Just found this: http://www.filtermeister.com/tutorials/blur01.html
May be useful
Hob
Hobson at 2007-11-10 3:52:40 >
# 4 Re: Convolution-algoritms.Filters!
2 Hobson: Thanks. But I've alredy done this optimization - make horisontal pass,and then vertical pass.(for Gauss kernel) . Thereare problems with nested loops in my current algorithms. But i think ~20% winnig will not enough.
For example : burring time(in Photoshop)/blurring time(in my algthm) ~ 8 !
Maybe all sense in assembler optimization...
# 5 Re: Convolution-algoritms.Filters!
2 Hobson:
o..there is another feature in this article...
# 6 Re: Convolution-algoritms.Filters!
Yes, there are 3 parts of this tutorial, but links to following parts are rather hardly visible... I should have given you a link right to 3rd part. Hope it helps you
Hob
Hobson at 2007-11-10 3:55:38 >
# 7 Re: Convolution-algoritms.Filters!
2 Hobson: heh...that guy very sly;)) In 3 part il consider kernel with equally
ellements and say that is easy to optimise;)

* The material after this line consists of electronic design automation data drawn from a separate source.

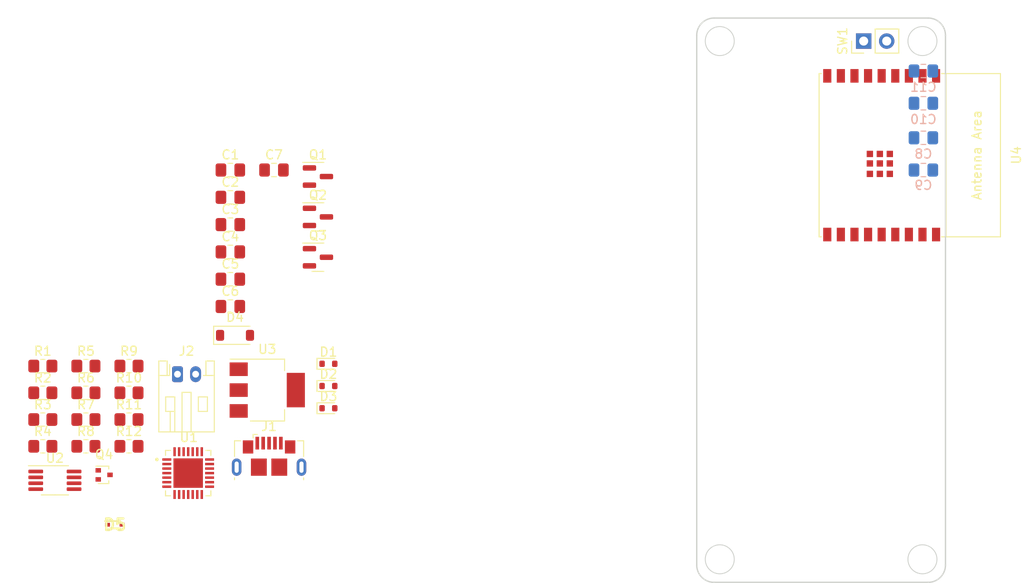
<source format=kicad_pcb>
(kicad_pcb (version 20221018) (generator pcbnew)

  (general
    (thickness 1.6)
  )

  (paper "A4")
  (layers
    (0 "F.Cu" signal)
    (31 "B.Cu" signal)
    (32 "B.Adhes" user "B.Adhesive")
    (33 "F.Adhes" user "F.Adhesive")
    (34 "B.Paste" user)
    (35 "F.Paste" user)
    (36 "B.SilkS" user "B.Silkscreen")
    (37 "F.SilkS" user "F.Silkscreen")
    (38 "B.Mask" user)
    (39 "F.Mask" user)
    (40 "Dwgs.User" user "User.Drawings")
    (41 "Cmts.User" user "User.Comments")
    (42 "Eco1.User" user "User.Eco1")
    (43 "Eco2.User" user "User.Eco2")
    (44 "Edge.Cuts" user)
    (45 "Margin" user)
    (46 "B.CrtYd" user "B.Courtyard")
    (47 "F.CrtYd" user "F.Courtyard")
    (48 "B.Fab" user)
    (49 "F.Fab" user)
    (50 "User.1" user)
    (51 "User.2" user)
    (52 "User.3" user)
    (53 "User.4" user)
    (54 "User.5" user)
    (55 "User.6" user)
    (56 "User.7" user)
    (57 "User.8" user)
    (58 "User.9" user)
  )

  (setup
    (pad_to_mask_clearance 0)
    (pcbplotparams
      (layerselection 0x00010fc_ffffffff)
      (plot_on_all_layers_selection 0x0000000_00000000)
      (disableapertmacros false)
      (usegerberextensions false)
      (usegerberattributes true)
      (usegerberadvancedattributes true)
      (creategerberjobfile true)
      (dashed_line_dash_ratio 12.000000)
      (dashed_line_gap_ratio 3.000000)
      (svgprecision 4)
      (plotframeref false)
      (viasonmask false)
      (mode 1)
      (useauxorigin false)
      (hpglpennumber 1)
      (hpglpenspeed 20)
      (hpglpendiameter 15.000000)
      (dxfpolygonmode true)
      (dxfimperialunits true)
      (dxfusepcbnewfont true)
      (psnegative false)
      (psa4output false)
      (plotreference true)
      (plotvalue true)
      (plotinvisibletext false)
      (sketchpadsonfab false)
      (subtractmaskfromsilk false)
      (outputformat 1)
      (mirror false)
      (drillshape 1)
      (scaleselection 1)
      (outputdirectory "")
    )
  )

  (net 0 "")
  (net 1 "Net-(D1-A)")
  (net 2 "GND")
  (net 3 "Net-(U1-GPIO.1{slash}RXT)")
  (net 4 "Net-(U1-GPIO.0{slash}TXT)")
  (net 5 "VReg_In")
  (net 6 "Net-(U1-VDD)")
  (net 7 "+3V3")
  (net 8 "Net-(Q3-C)")
  (net 9 "Net-(D2-A)")
  (net 10 "Net-(D3-A)")
  (net 11 "+5V")
  (net 12 "unconnected-(J1-ID-Pad4)")
  (net 13 "unconnected-(J1-Shield-Pad6)")
  (net 14 "VBatt")
  (net 15 "TempIC_Power")
  (net 16 "Net-(Q1-S)")
  (net 17 "Net-(Q2-B)")
  (net 18 "Net-(Q2-E)")
  (net 19 "Net-(Q2-C)")
  (net 20 "Net-(Q3-B)")
  (net 21 "Net-(Q3-E)")
  (net 22 "Net-(U1-~{RST})")
  (net 23 "Net-(U4-GPIO18{slash}USB_D-)")
  (net 24 "Net-(U4-GPIO19{slash}USB_D+)")
  (net 25 "Net-(U1-~{SUSPEND})")
  (net 26 "Net-(U4-GPIO8)")
  (net 27 "unconnected-(U1-DCD-Pad1)")
  (net 28 "unconnected-(U1-RI{slash}CLK-Pad2)")
  (net 29 "unconnected-(U1-D+-Pad4)")
  (net 30 "unconnected-(U1-D--Pad5)")
  (net 31 "unconnected-(U1-NC-Pad10)")
  (net 32 "unconnected-(U1-SUSPEND-Pad12)")
  (net 33 "unconnected-(U1-CHREN-Pad13)")
  (net 34 "unconnected-(U1-CHR1-Pad14)")
  (net 35 "unconnected-(U1-CHR0-Pad15)")
  (net 36 "unconnected-(U1-GPIO.3{slash}WAKEUP-Pad16)")
  (net 37 "unconnected-(U1-GPIO.2{slash}RS485-Pad17)")
  (net 38 "unconnected-(U1-GPIO.6-Pad20)")
  (net 39 "unconnected-(U1-GPIO.5-Pad21)")
  (net 40 "unconnected-(U1-GPIO.4-Pad22)")
  (net 41 "unconnected-(U1-CTS-Pad23)")
  (net 42 "unconnected-(U1-RXD-Pad25)")
  (net 43 "unconnected-(U1-TXD-Pad26)")
  (net 44 "unconnected-(U1-DSR-Pad27)")
  (net 45 "SDA")
  (net 46 "SCL")
  (net 47 "unconnected-(U2-Alert-Pad3)")
  (net 48 "unconnected-(U4-GPIO5{slash}ADC2_CH0-Pad4)")
  (net 49 "unconnected-(U4-GPIO6-Pad5)")
  (net 50 "unconnected-(U4-GPIO7-Pad6)")
  (net 51 "unconnected-(U4-GPIO10-Pad10)")
  (net 52 "unconnected-(U4-GPIO20{slash}U0RXD-Pad11)")
  (net 53 "unconnected-(U4-GPIO21{slash}U0TXD-Pad12)")
  (net 54 "unconnected-(U4-GPIO1{slash}ADC1_CH1{slash}XTAL_32K_N-Pad17)")
  (net 55 "unconnected-(U4-GPIO0{slash}ADC1_CH0{slash}XTAL_32K_P-Pad18)")

  (footprint "Package_TO_SOT_SMD:SOT-23" (layer "F.Cu") (at 124.47 83.53))

  (footprint "Resistor_SMD:R_0805_2012Metric_Pad1.20x1.40mm_HandSolder" (layer "F.Cu") (at 98.88 95.53))

  (footprint "Resistor_SMD:R_0805_2012Metric_Pad1.20x1.40mm_HandSolder" (layer "F.Cu") (at 98.88 104.38))

  (footprint "Resistor_SMD:R_0805_2012Metric_Pad1.20x1.40mm_HandSolder" (layer "F.Cu") (at 103.63 98.48))

  (footprint "Resistor_SMD:R_0805_2012Metric_Pad1.20x1.40mm_HandSolder" (layer "F.Cu") (at 98.88 101.43))

  (footprint "Resistor_SMD:R_0805_2012Metric_Pad1.20x1.40mm_HandSolder" (layer "F.Cu") (at 94.13 95.53))

  (footprint "Resistor_SMD:R_0805_2012Metric_Pad1.20x1.40mm_HandSolder" (layer "F.Cu") (at 103.63 104.38))

  (footprint "Connector_JST:JST_PH_S2B-PH-K_1x02_P2.00mm_Horizontal" (layer "F.Cu") (at 108.98 96.43))

  (footprint "Package_TO_SOT_SMD:SOT-416" (layer "F.Cu") (at 100.89 107.53))

  (footprint "Resistor_SMD:R_0805_2012Metric_Pad1.20x1.40mm_HandSolder" (layer "F.Cu") (at 94.13 104.38))

  (footprint "Capacitor_SMD:C_0805_2012Metric_Pad1.18x1.45mm_HandSolder" (layer "F.Cu") (at 114.81 73.91))

  (footprint "Capacitor_SMD:C_0805_2012Metric_Pad1.18x1.45mm_HandSolder" (layer "F.Cu") (at 114.81 76.92))

  (footprint "Resistor_SMD:R_0805_2012Metric_Pad1.20x1.40mm_HandSolder" (layer "F.Cu") (at 94.13 98.48))

  (footprint "Resistor_SMD:R_0805_2012Metric_Pad1.20x1.40mm_HandSolder" (layer "F.Cu") (at 103.63 101.43))

  (footprint "Resistor_SMD:R_0805_2012Metric_Pad1.20x1.40mm_HandSolder" (layer "F.Cu") (at 103.63 95.53))

  (footprint "CP2102N_A02_GQFN28:QFN50P500X500X80-29N" (layer "F.Cu") (at 110.16 107.335))

  (footprint "Package_TO_SOT_SMD:SOT-23" (layer "F.Cu") (at 124.47 74.63))

  (footprint "Diode_SMD:D_SOD-523" (layer "F.Cu") (at 125.625 97.73))

  (footprint "Resistor_SMD:R_0805_2012Metric_Pad1.20x1.40mm_HandSolder" (layer "F.Cu") (at 98.88 98.48))

  (footprint "Capacitor_SMD:C_0805_2012Metric_Pad1.18x1.45mm_HandSolder" (layer "F.Cu") (at 114.81 82.94))

  (footprint "Capacitor_SMD:C_0805_2012Metric_Pad1.18x1.45mm_HandSolder" (layer "F.Cu") (at 114.81 85.95))

  (footprint "Diode_SMD:D_SOD-523" (layer "F.Cu") (at 125.625 95.28))

  (footprint "Capacitor_SMD:C_0805_2012Metric_Pad1.18x1.45mm_HandSolder" (layer "F.Cu") (at 114.81 88.96))

  (footprint "espressif kicad-libraries main footprints-Espressif:ESP32-C3-WROOM-02" (layer "F.Cu") (at 186.738 72.276 -90))

  (footprint "Capacitor_SMD:C_0805_2012Metric_Pad1.18x1.45mm_HandSolder" (layer "F.Cu") (at 119.62 73.91))

  (footprint "Connector_PinHeader_2.54mm:PinHeader_1x02_P2.54mm_Vertical" (layer "F.Cu") (at 184.653 59.69 90))

  (footprint "Diode_SMD:D_SOD-123" (layer "F.Cu") (at 115.325 92.14))

  (footprint "KiCad:SODFL1608X59N" (layer "F.Cu") (at 102.07 113.03))

  (footprint "Package_SO:MSOP-8_3x3mm_P0.65mm" (layer "F.Cu") (at 95.46 108.13))

  (footprint "Connector_USB:USB_Micro-B_GCT_USB3076-30-A" (layer "F.Cu") (at 119.08 105.48))

  (footprint "Diode_SMD:D_SOD-523" (layer "F.Cu") (at 125.625 100.18))

  (footprint "Package_TO_SOT_SMD:SOT-223-3_TabPin2" (layer "F.Cu") (at 118.88 98.18))

  (footprint "Package_TO_SOT_SMD:SOT-23" (layer "F.Cu") (at 124.47 79.08))

  (footprint "Capacitor_SMD:C_0805_2012Metric_Pad1.18x1.45mm_HandSolder" (layer "F.Cu") (at 114.81 79.93))

  (footprint "Resistor_SMD:R_0805_2012Metric_Pad1.20x1.40mm_HandSolder" (layer "F.Cu") (at 94.13 101.43))

  (footprint "Capacitor_SMD:C_0805_2012Metric_Pad1.18x1.45mm_HandSolder" (layer "B.Cu") (at 191.2405 70.358 180))

  (footprint "Capacitor_SMD:C_0805_2012Metric_Pad1.18x1.45mm_HandSolder" (layer "B.Cu") (at 191.2405 73.914))

  (footprint "Capacitor_SMD:C_0805_2012Metric_Pad1.18x1.45mm_HandSolder" (layer "B.Cu") (at 191.2405 66.548 180))

  (footprint "Capacitor_SMD:C_0805_2012Metric_Pad1.18x1.45mm_HandSolder" (layer "B.Cu") (at 191.2405 62.992 180))

  (gr_line (start 191.77 119.38) (end 168.148 119.38)
    (stroke (width 0.15) (type default)) (layer "Edge.Cuts") (tstamp 1bfe12d9-03fb-4fa3-8392-eeb014032002))
  (gr_circle (center 168.783 59.69) (end 170.383 59.69)
    (stroke (width 0.1) (type default)) (fill none) (layer "Edge.Cuts") (tstamp 1fa92ef2-1db2-4740-b4ee-8ac0526a4ea5))
  (gr_line (start 168.148 57.15) (end 191.77 57.15)
    (stroke (width 0.15) (type default)) (layer "Edge.Cuts") (tstamp 302be37b-fa8a-4f3f-8d31-0592ed4a5ef6))
  (gr_line (start 193.675 59.055) (end 193.675 117.475)
    (stroke (width 0.15) (type default)) (layer "Edge.Cuts") (tstamp 3570e165-a7c1-4eb4-b67a-01111ffd4191))
  (gr_arc (start 168.148 119.38) (mid 166.800962 118.822038) (end 166.243 117.475)
    (stroke (width 0.15) (type default)) (layer "Edge.Cuts") (tstamp 3c2fea22-3ede-47c3-aba2-918d53d4117c))
  (gr_arc (start 191.77 57.15) (mid 193.117038 57.707962) (end 193.675 59.055)
    (stroke (width 0.15) (type default)) (layer "Edge.Cuts") (tstamp 8516b6aa-b89b-458e-8296-46c91c12d850))
  (gr_circle (center 191.135 59.69) (end 192.735 59.69)
    (stroke (width 0.1) (type default)) (fill none) (layer "Edge.Cuts") (tstamp 8e9d6869-f67e-49c5-9d2b-f71d4c01c143))
  (gr_circle (center 168.783 116.84) (end 170.383 116.84)
    (stroke (width 0.1) (type default)) (fill none) (layer "Edge.Cuts") (tstamp ab2a6d78-806d-41be-b10e-2ee6136a6d03))
  (gr_arc (start 193.675 117.475) (mid 193.117038 118.822038) (end 191.77 119.38)
    (stroke (width 0.15) (type default)) (layer "Edge.Cuts") (tstamp b9172e2d-11a3-441e-ba89-e97ebdb5c98f))
  (gr_circle (center 191.135 116.84) (end 192.735 116.84)
    (stroke (width 0.1) (type default)) (fill none) (layer "Edge.Cuts") (tstamp e3470aa4-ea15-4954-b59d-4c488a1717e6))
  (gr_arc (start 166.243 59.055) (mid 166.800962 57.707962) (end 168.148 57.15)
    (stroke (width 0.15) (type default)) (layer "Edge.Cuts") (tstamp ea2e1256-1f7a-45c6-bba3-7061f59e96e6))
  (gr_line (start 166.243 117.475) (end 166.243 59.055)
    (stroke (width 0.15) (type default)) (layer "Edge.Cuts") (tstamp f97605fb-8abc-435a-b50f-e647c4ad7c99))

)

</source>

But kernel always have different values.;)
# 8 Re: Convolution-algoritms.Filters!
(ps: not always but usually)
# 9 Re: Convolution-algoritms.Filters!
I thought that for gaussian blur mask is filled with ones, but maybe thats just some special case, I am not an expert with image processing.
Anyway, did part 3 of this tutorial improve your performance?
Hob
Hobson at 2007-11-10 3:58:40 >
# 10 Re: Convolution-algoritms.Filters!
2 Hobson:
Gauss kernel consist of values of Gauss function ( exp(-x^2/2*sigma^2) . If you want make low freq Gauss filter you do convolution kernel with signal(image pixels). If kernel consist of ones it easy to optimise but this is not suit for my work.

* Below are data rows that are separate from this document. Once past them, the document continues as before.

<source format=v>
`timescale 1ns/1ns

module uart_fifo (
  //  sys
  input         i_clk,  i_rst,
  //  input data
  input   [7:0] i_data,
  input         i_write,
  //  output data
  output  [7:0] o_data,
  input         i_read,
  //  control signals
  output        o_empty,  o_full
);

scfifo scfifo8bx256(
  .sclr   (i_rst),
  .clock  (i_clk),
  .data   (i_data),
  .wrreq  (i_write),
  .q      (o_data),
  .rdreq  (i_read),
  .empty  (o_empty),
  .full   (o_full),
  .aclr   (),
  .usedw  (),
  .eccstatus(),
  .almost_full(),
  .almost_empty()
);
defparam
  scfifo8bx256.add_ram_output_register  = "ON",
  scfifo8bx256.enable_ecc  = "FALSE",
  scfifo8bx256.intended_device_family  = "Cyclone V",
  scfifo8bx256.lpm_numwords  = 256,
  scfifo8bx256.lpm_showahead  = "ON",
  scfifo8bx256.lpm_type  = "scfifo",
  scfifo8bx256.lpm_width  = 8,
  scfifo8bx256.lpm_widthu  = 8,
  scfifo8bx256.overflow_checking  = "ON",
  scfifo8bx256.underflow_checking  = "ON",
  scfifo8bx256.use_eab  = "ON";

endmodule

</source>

# 11 Re: Convolution-algoritms.Filters!
Is the gaussian blur applied per channel (e.g. one for red, one for G and 1 for B) or does it take a function of the 3?
If it is the first, and you consider a channel of 8 bits max (which is common for jpeg) you can maybe precalculate the 256 values of your gauss function in an array ; then to apply the function to a channel you get the value from a simple call to values[i], 'exp' being expensive...
Just a suggestion as I'm not an expert in this.
regards
# 12 Re: Convolution-algoritms.Filters!
Why don't you try apply the filters in the frequency domain? To do this you have to Fourier transform the image, then multiply the Fourier with the filter frequency function and finally re-tranfsofm the result to have it in the spatial domain. Frequency domain filtering is generally faster than filtering in space (or time for audio signals) domain.
Regards,
Theodore
# 13 Re: Convolution-algoritms.Filters!
To be more accurate:
Convolution in the spatial domain requiers M^2 * N^2 complexity, where N is image size and M is filter size.
Filtering in the spatial domain requiers:
- 2 FFTs (one for image: 2N^2 * logN and one for the filter: 2M^2 * logM).
- one matrix multiplication (element by element): N^2
- 1 IFFT of the result: 2N^2 * lonN.
The fft of the filter has to be resized to NxN, but resizing has no complexity
Thus, the total complexity of frequency domain 2-D filtering is:
4N^2*logN + 2M^2*logM + N^2.
I have made a graph using matlab that shows the complexities for different M and N values. Particullarly, I have chosen N to varay from 10 to 1000 and M to take values 3, 7 and 15.
RED lines represent the complexity of the freq. domain filtering and
BLUE lines represent the complexity of the spatial domain filtering.
As you can probably see, there is only one red line: this is NOT an error, but it implies that freq. domain filtering is not affected by M (not for small changes of M). This is another pro of the freq. domain filtering. Also, it is obvious that freq. domain filtering is slower ONLY in the 1st case (M = 3).